From Smirking Chimp
Sometimes a party's leader seems to symbolize an enduring malaise. For Democrats in 2018, that institutional leader is Tom Perez.
While serving as secretary of labor during President Obama's second term, Perez gained a reputation as an advocate for workers and civil rights. That image may have helped him win a narrow election among Democratic leaders to become chair of the Democratic National Committee, with the backing of Hillary Clinton loyalists eager to prevent the top DNC job from going to Bernie Sanders supporter Rep. Keith Ellison.
Perez's leadership of the DNC during the last 11 months has been mediocre or worse. The problems go far beyond administrative failings, lack of inspirational impacts or shortcomings in fundraising. His mode of using progressive rhetoric while purging progressives from key DNC committees reflected a pattern.

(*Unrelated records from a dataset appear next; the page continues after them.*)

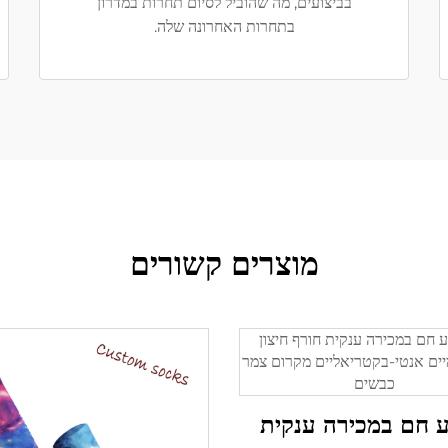
בביצועים, מה שהוביל לסיום תחרות במדרון
בתחרות האחרונה שלה.
מוצרים קשורים
 חם במכירה ענקית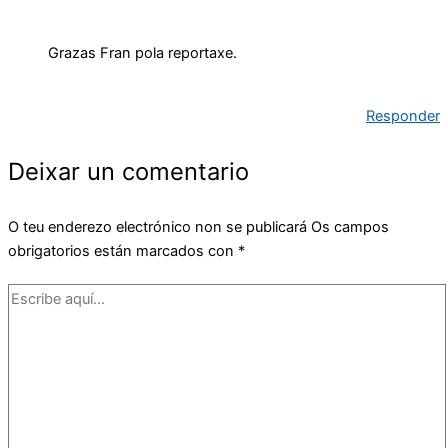
Grazas Fran pola reportaxe.
Responder
Deixar un comentario
O teu enderezo electrónico non se publicará
Os campos
obrigatorios están marcados con
*
Escribe
aquí...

At the top of the DNC, the Clinton wing's determination to keep the progressive base at arm's length has not abated -- while, at the same time, the DNC proclaims its commitment to the progressive base. The contradiction exists because of Democratic Party priorities revolving around corporate power.
To align the DNC with a grassroots base that is notably more progressive and has enormous energy to challenge Wall Street and the oligarchy, it would be necessary to welcome that energy instead of trying to keep it at bay.

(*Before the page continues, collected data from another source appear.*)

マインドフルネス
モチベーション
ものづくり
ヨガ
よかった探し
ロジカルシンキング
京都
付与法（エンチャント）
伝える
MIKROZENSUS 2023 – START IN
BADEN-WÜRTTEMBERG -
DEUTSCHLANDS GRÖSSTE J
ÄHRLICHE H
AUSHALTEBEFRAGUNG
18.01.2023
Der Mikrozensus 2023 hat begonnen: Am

Rhetoric aside, the DNC leadership is hardly oriented to challenging the corporate domination that imposes so much economic injustice. Some disturbing indicators of the current chair's orientation can be found in his Obama-era record as an assistant attorney general as well as head of the Labor Department.

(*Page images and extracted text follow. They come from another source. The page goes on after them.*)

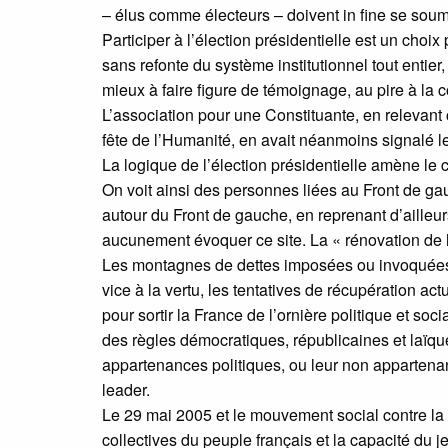
– élus comme électeurs – doivent in fine se soumet
Participer à l’élection présidentielle est un cho
sans refonte du système institutionnel tout entier, 
mieux à faire figure de témoignage, au pire à la
L’association pour une Constituante, en relevan
fête de l’Humanité, en avait néanmoins signalé le
La logique de l’élection présidentielle amène le ca
On voit ainsi des personnes liées au Front de ga
autour du Front de gauche, en reprenant d’ailleur
aucunement évoquer ce site. La « rénovation de l
Les montagnes de dettes imposées ou invoquées 
vice à la vertu, les tentatives de récupération a
pour sortir la France de l’ornière politique et soc
des règles démocratiques, républicaines et laïque
appartenances politiques, ou leur non appartenan
leader.
Le 29 mai 2005 et le mouvement social contre la de
collectives du peuple français et la capacité du je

"Before Tom Perez was Labor Secretary granting waivers to indicted banks, he was at the Justice Department not prosecuting Steve Mnuchin for illegally foreclosing on active duty troops," financial specialist Matt Stoller pointed out in a recent tweet.
A former budget staffer on Capitol Hill, Stoller wrote an investigative report last February for The Intercept that laid out in detail how Perez refused to confront the criminal actions of large banks and their top executives during his eight years at the Justice and Labor departments. Stoller noted that "the reluctance to take on Wall Street has been a hallmark of the modern Democratic Party -- and has served as an electoral headwind up and down the ticket."
And, Stoller wrote, Perez "represents the finance-friendly status quo that has relegated Democrats to minority status."
During the electoral tailspin of 2016, Perez was all in with Clinton's battle against Sanders. On Feb. 5, 2016 -- just after Clinton had squeaked through the Iowa caucuses -- Perez sent an email to Clinton campaign chairman John Podesta, looking ahead to the imminent primary in New Hampshire and caucuses in Nevada. Reporting that "I was in NH on Sunday and Nevada on Monday and Tuesday for HRC," Perez offered advice on how to counter the Sanders campaign, such as trying to promote a narrative that "Bernie does well only among young white liberals."
Perez closed his email memo to Podesta with a reference to the next Clinton-Sanders debate: "Let me know how I can be of further assistance. I believe I am heading to Milwaukee next Thursday to help with debate spin."
These days, two years later, Perez is publicly voicing strong support for the recommendations of the DNC's Unity Reform Commission, which has called for some important steps toward a more democratic Democratic Party -- including a 60 percent reduction in unelected superdelegates for the 2020 national convention. Yet we don't know what Perez is privately saying to fellow Clinton loyalists on the Rules and Bylaws Committee that is now very slowly taking up those recommendations.
Perez had seen to it that this key committee would be bereft of Sanders supporters. There are signs that the committee is slow-walking the recommendations toward a watered-down morass -- which progressives should demand must not happen.
While, in recent days, progressive outrage has been rightly focused on the cave-in of Democratic "leadership" in the Senate during the brief government shutdown, the stasis of the DNC sank further into the shadows when the Rules and Bylaws Committee adjourned a two-day meeting on Jan. 20. It appears that even the compromise reforms painstakingly hammered out by the party's Unity Reform Commission for the better part of 2017 are in jeopardy.